Travellers like her, who lose hope of being able to leave Gaza in the normal way may pay for a special permit arranged by a private Egyptian travel company. One such company, named Hala, offers to pick up those who can afford to pay from a residence in Gaza and transport them with minimal hassle through the border and on to Cairo.
Ms Khader says she will not return to Gaza again.
“It is really hard for me to not see my family, but as Gazans we don’t have a lot of choice”. Ms Khader says, her voice shaking with upset.
Ms Khader is not alone in her struggle. Those living permanently in Gaza also find themselves trapped by Israeli restrictions at one border and Egyptian and Hamas restrictions at the other.
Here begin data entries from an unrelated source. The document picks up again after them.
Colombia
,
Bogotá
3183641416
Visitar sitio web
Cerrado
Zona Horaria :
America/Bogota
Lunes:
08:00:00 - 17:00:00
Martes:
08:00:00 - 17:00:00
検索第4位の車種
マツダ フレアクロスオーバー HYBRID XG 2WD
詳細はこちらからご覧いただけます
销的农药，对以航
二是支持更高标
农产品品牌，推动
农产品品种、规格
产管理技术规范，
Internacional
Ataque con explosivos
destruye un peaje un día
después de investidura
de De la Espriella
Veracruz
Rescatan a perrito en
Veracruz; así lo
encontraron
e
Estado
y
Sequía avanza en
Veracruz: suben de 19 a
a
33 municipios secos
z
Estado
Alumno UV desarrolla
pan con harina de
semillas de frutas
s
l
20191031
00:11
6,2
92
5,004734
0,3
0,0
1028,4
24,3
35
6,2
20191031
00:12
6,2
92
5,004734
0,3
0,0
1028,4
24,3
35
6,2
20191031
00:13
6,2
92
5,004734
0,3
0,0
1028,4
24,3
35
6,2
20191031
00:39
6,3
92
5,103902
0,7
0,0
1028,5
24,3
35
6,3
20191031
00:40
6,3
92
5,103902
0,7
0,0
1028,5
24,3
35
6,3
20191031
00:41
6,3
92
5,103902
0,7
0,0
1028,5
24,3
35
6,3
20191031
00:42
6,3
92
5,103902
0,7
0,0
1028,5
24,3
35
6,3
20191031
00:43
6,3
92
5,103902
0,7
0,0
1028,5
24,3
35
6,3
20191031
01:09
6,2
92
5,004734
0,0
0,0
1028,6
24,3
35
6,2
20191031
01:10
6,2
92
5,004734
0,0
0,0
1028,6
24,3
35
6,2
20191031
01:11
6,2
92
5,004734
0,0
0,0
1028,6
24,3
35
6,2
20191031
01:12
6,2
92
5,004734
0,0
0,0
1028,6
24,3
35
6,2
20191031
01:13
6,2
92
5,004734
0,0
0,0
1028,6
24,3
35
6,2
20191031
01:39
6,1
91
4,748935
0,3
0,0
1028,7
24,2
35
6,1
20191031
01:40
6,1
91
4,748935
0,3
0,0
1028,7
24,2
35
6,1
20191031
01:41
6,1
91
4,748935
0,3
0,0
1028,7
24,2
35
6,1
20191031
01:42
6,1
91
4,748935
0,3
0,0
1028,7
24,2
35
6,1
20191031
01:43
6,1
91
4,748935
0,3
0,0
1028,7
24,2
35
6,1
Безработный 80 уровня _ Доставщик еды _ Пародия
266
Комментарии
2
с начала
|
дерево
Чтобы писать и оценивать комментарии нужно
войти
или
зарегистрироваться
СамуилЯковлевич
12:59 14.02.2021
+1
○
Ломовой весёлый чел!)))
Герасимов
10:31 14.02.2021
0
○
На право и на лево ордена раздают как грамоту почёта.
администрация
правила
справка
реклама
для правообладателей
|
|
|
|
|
“A huge number of [Gazans] have ties, including family ties, to Palestinians living in Israel, east Jerusalem, the West Bank and abroad… most maintain relationships with their relatives despite movement restrictions preventing them from seeing each other.”
A 2013 survey commissioned by Gisha revealed that more than 30 per cent of Gaza’s residents have relatives in the West Bank and Israel. Most of this number are unable to visit their relatives due to Israeli government policies on movement in and out of Gaza, which it says are due to security concerns.
It took two years for him to achieve his dream of leaving the blockaded Gaza Strip.
“After one year I succeed to get the German visa, I started my process to leave Gaza. I spent around two months trying to leave, I registered with the Interior Ministry list and waited but my visa was close to an end and I was close to losing my dream,” he tells The National.
Mr Abu Hashesh, like many others in his situation, made the decision to pay to leave Gaza. He paid $1,200 to exit through the Rafah border, eventually arriving in Germany three days later.
Dan Waites, spokesman for the International Red Cross in Israel and the occupied Palestinian territories, said the complex permit system means thousands are unable to travel outside Gaza. This has a knock-on effect on the blockaded territory’s economy.
“We would like to see the severe restrictions on movement for Gazans eased. The restrictions imposed on movement of people and goods, aggravated by internal Palestinian differences, keep it isolated from the rest of the world and suffocate its economy,” he says.
“The ongoing energy crisis in Gaza impacts the most essential services, like access to clean water and wastewater treatment as well as the health care sector in its entirety. Giving hope to Gazan families involves easing the restrictions.”
Mohammed Jamal, a 32-year-old freelance journalist in Gaza, has not been so lucky. The father of four said he has followed all the rules in order to leave and find work in Turkey but has been unable to secure a visa for two years.
Mr Jamal followd the process advised by the Gazan Interior Ministry, and was eventually told he would be allowed to leave via the Rafah border. On the say of departure he was allowed to exit the buy Hamas officials, but sent back by Egyptian border forces.
“I waited there until 2am but they asked me to go back to Gaza because I am not allowed to leave due to security issues,” he says.
“I returned to Gaza and I was full of frustration. I was so close to achieving my dream, but I didn’t lose hope”
Mr Jamal tried to pay money to ensure he would be allowed to cross, but even this was unsuccessful.
“It is ok to live in a place you choose, but when you are locked inside it against your will, you feel paralysis and despair,” he says.
But he remains defiant, vowing to make it out of the enclave for a better life.
“I will not lose hope, I will keep trying to leave,” he insists. “I was only planning to go to Turkey for a short visit, but now if I am able to leave, I will not come back to Gaza ever.”